Could you repeat the records below exactly, leaving the pictures out?

[Stored data entries]
══════════════════════════════
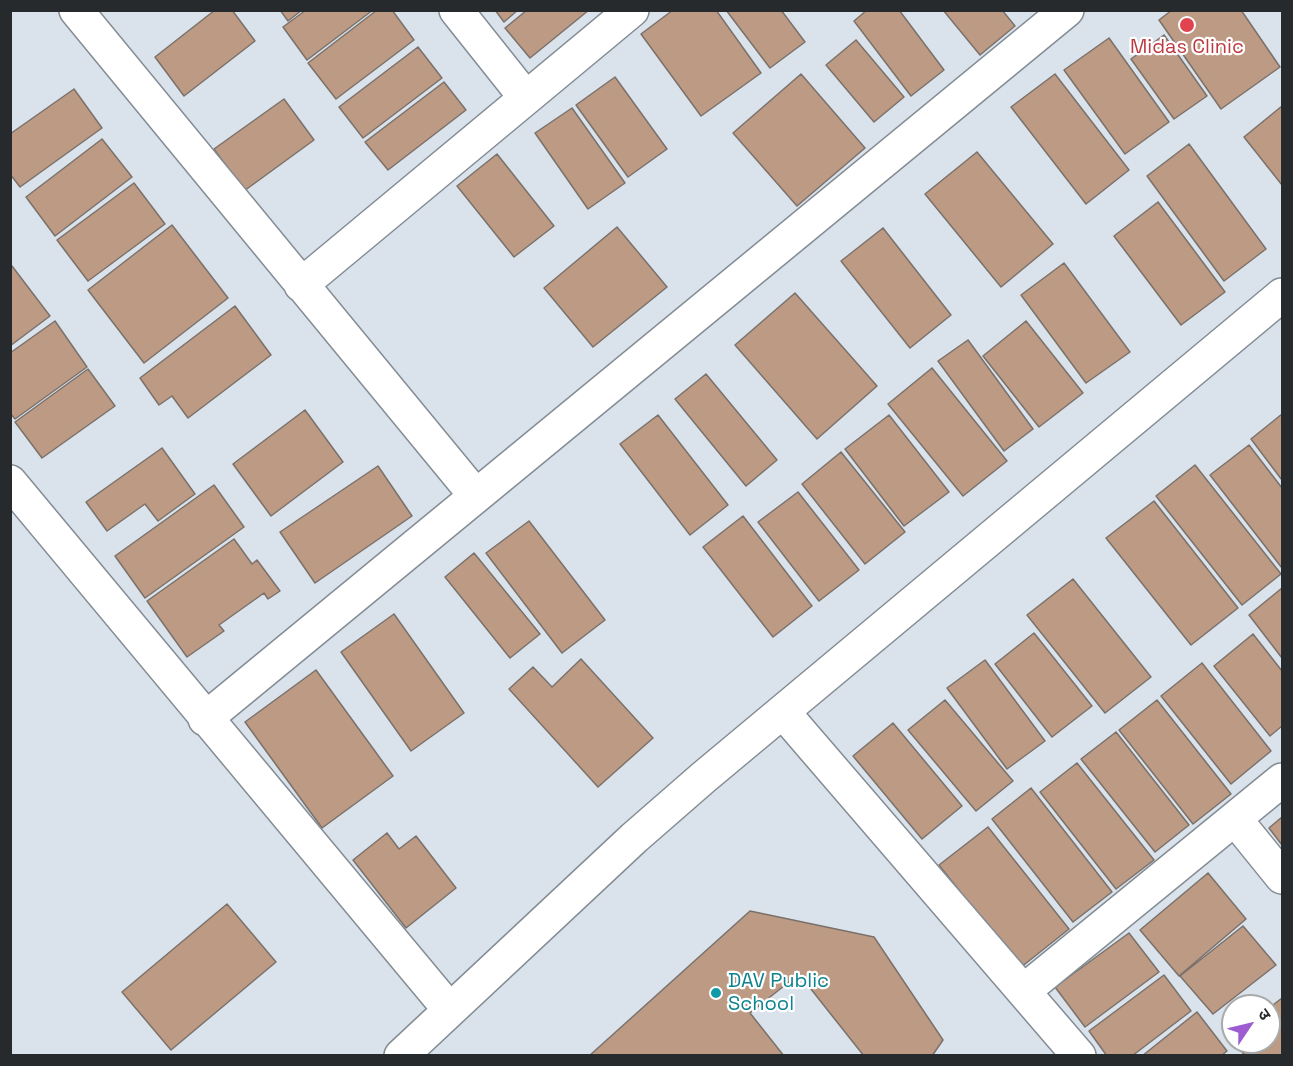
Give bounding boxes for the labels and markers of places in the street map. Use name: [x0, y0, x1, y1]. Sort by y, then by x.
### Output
marker: Midas Clinic: [1178, 16, 1196, 34]
place label: Midas Clinic: [1130, 36, 1244, 60]
place label: DAV Public School: [728, 970, 829, 1017]
marker: DAV Public School: [709, 986, 723, 1000]

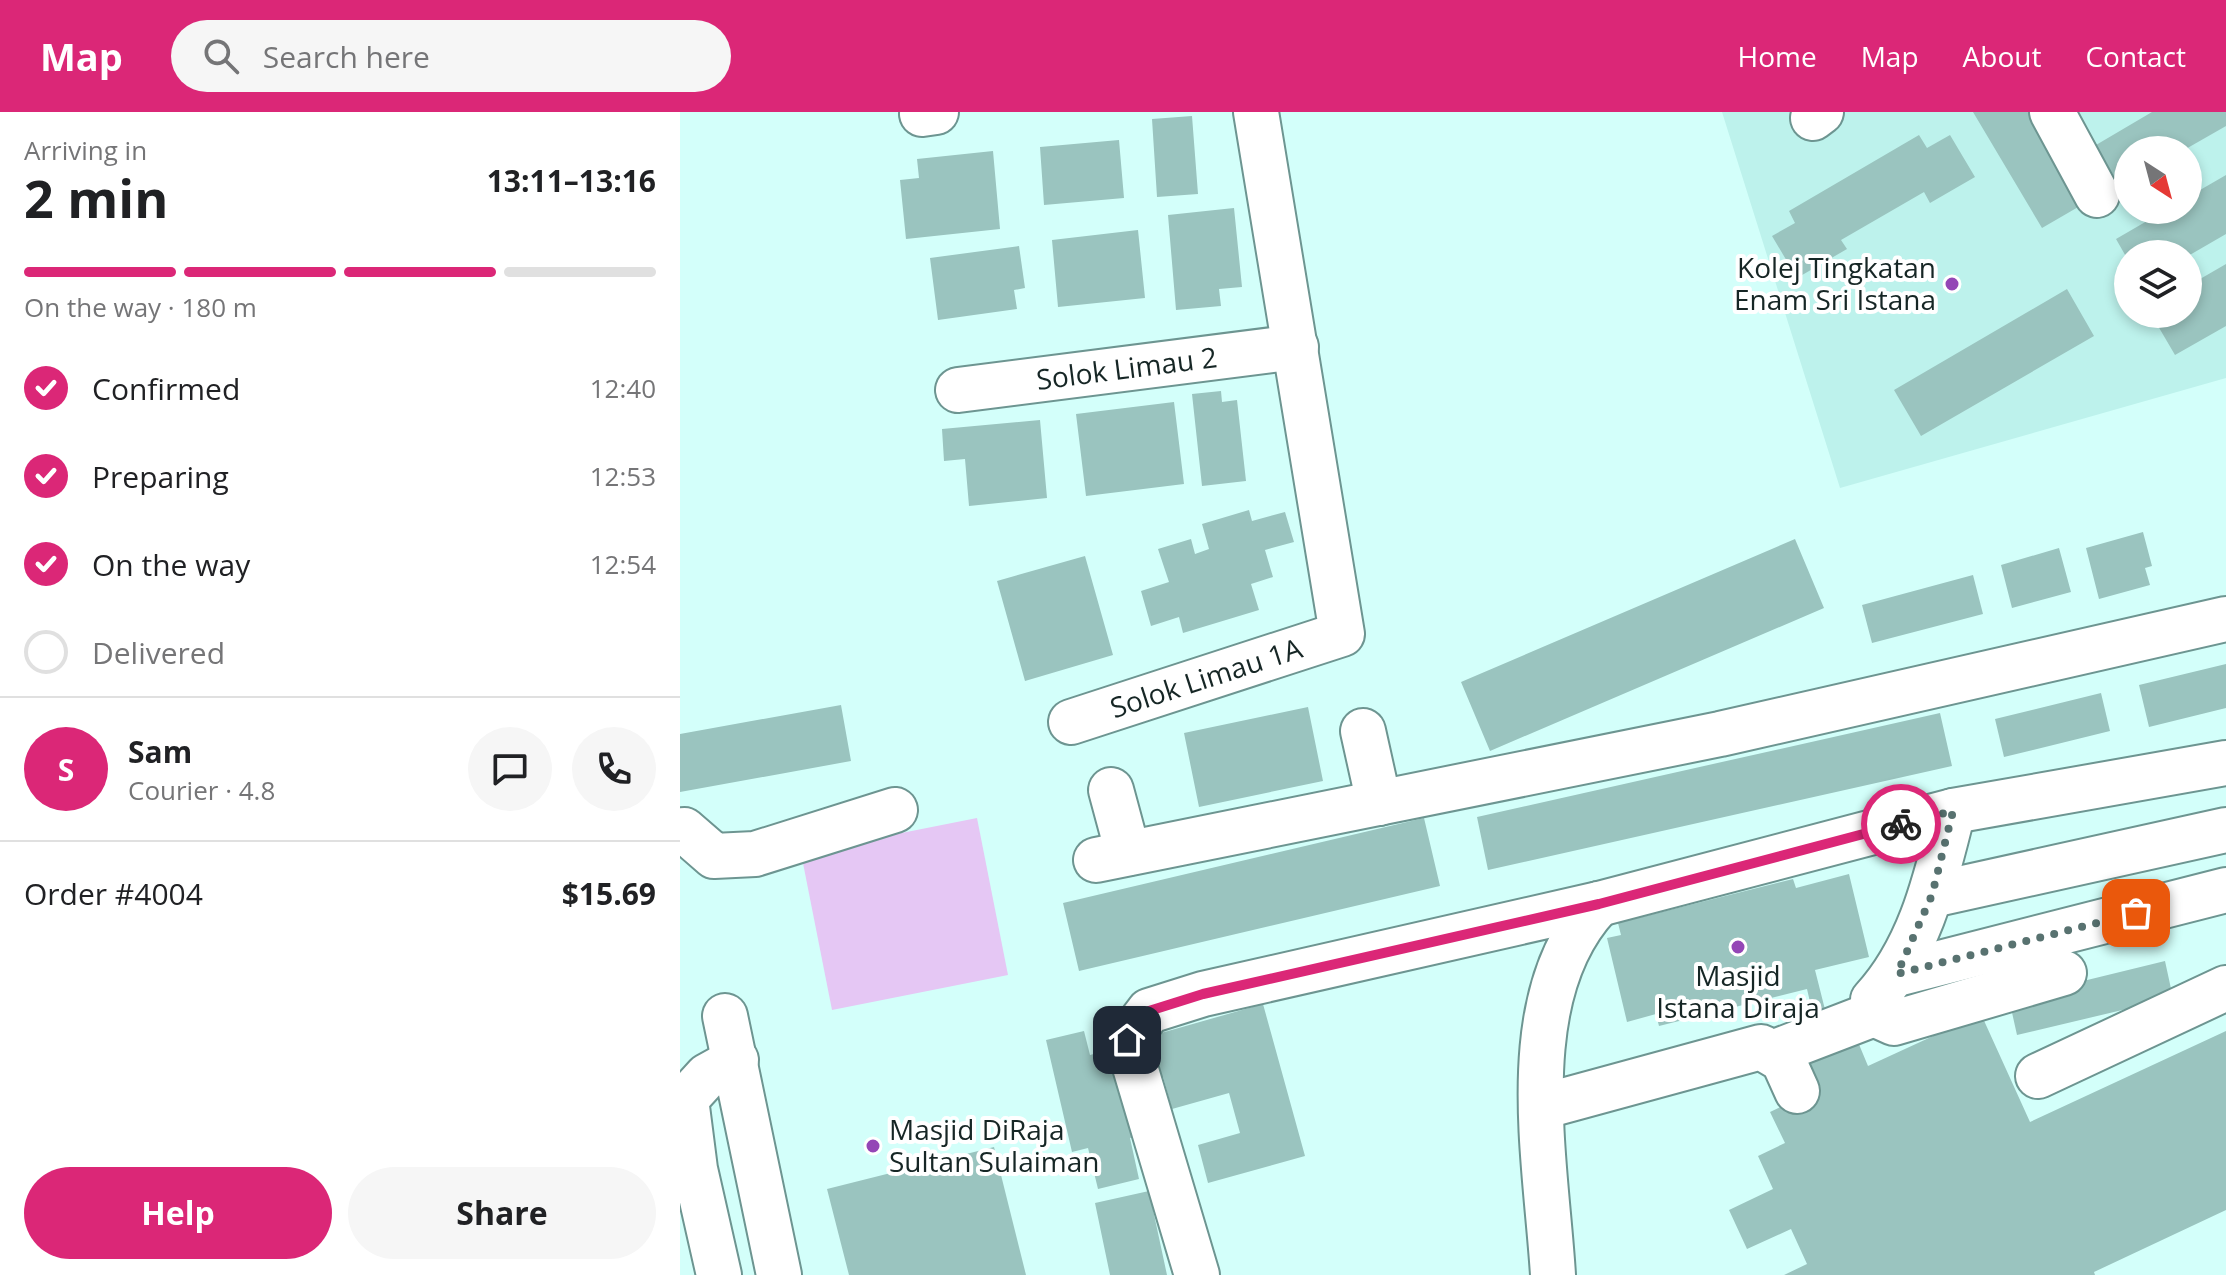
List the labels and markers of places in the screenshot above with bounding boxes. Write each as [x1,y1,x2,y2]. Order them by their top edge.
place label: Kolej Tingkatan Enam Sri Istana [1734,248,1936,318]
marker: Kolej Tingkatan Enam Sri Istana [1943,275,1961,293]
pin [2102,879,2170,947]
marker: Masjid Istana Diraja [1729,938,1747,956]
place label: Masjid Istana Diraja [1656,956,1820,1026]
pin [1093,1006,1161,1074]
place label: Masjid DiRaja Sultan Sulaiman [889,1110,1099,1180]
marker: Masjid DiRaja Sultan Sulaiman [864,1137,882,1155]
══════════════════════════════
» ANSWER BOX
Give bounding boxes for the labels and markers of places in the street map. Use name: [x0, y0, x1, y1]. Sort by y, then by x.
### Output
marker: Midas Clinic: [1178, 16, 1196, 34]
place label: Midas Clinic: [1130, 36, 1244, 60]
place label: DAV Public School: [728, 970, 829, 1017]
marker: DAV Public School: [709, 986, 723, 1000]

List the labels and markers of places in the screenshot above with bounding boxes. Write each as [x1,y1,x2,y2]. Order them by their top edge.
place label: Kolej Tingkatan Enam Sri Istana [1734,248,1936,318]
marker: Kolej Tingkatan Enam Sri Istana [1943,275,1961,293]
pin [2102,879,2170,947]
marker: Masjid Istana Diraja [1729,938,1747,956]
place label: Masjid Istana Diraja [1656,956,1820,1026]
pin [1093,1006,1161,1074]
place label: Masjid DiRaja Sultan Sulaiman [889,1110,1099,1180]
marker: Masjid DiRaja Sultan Sulaiman [864,1137,882,1155]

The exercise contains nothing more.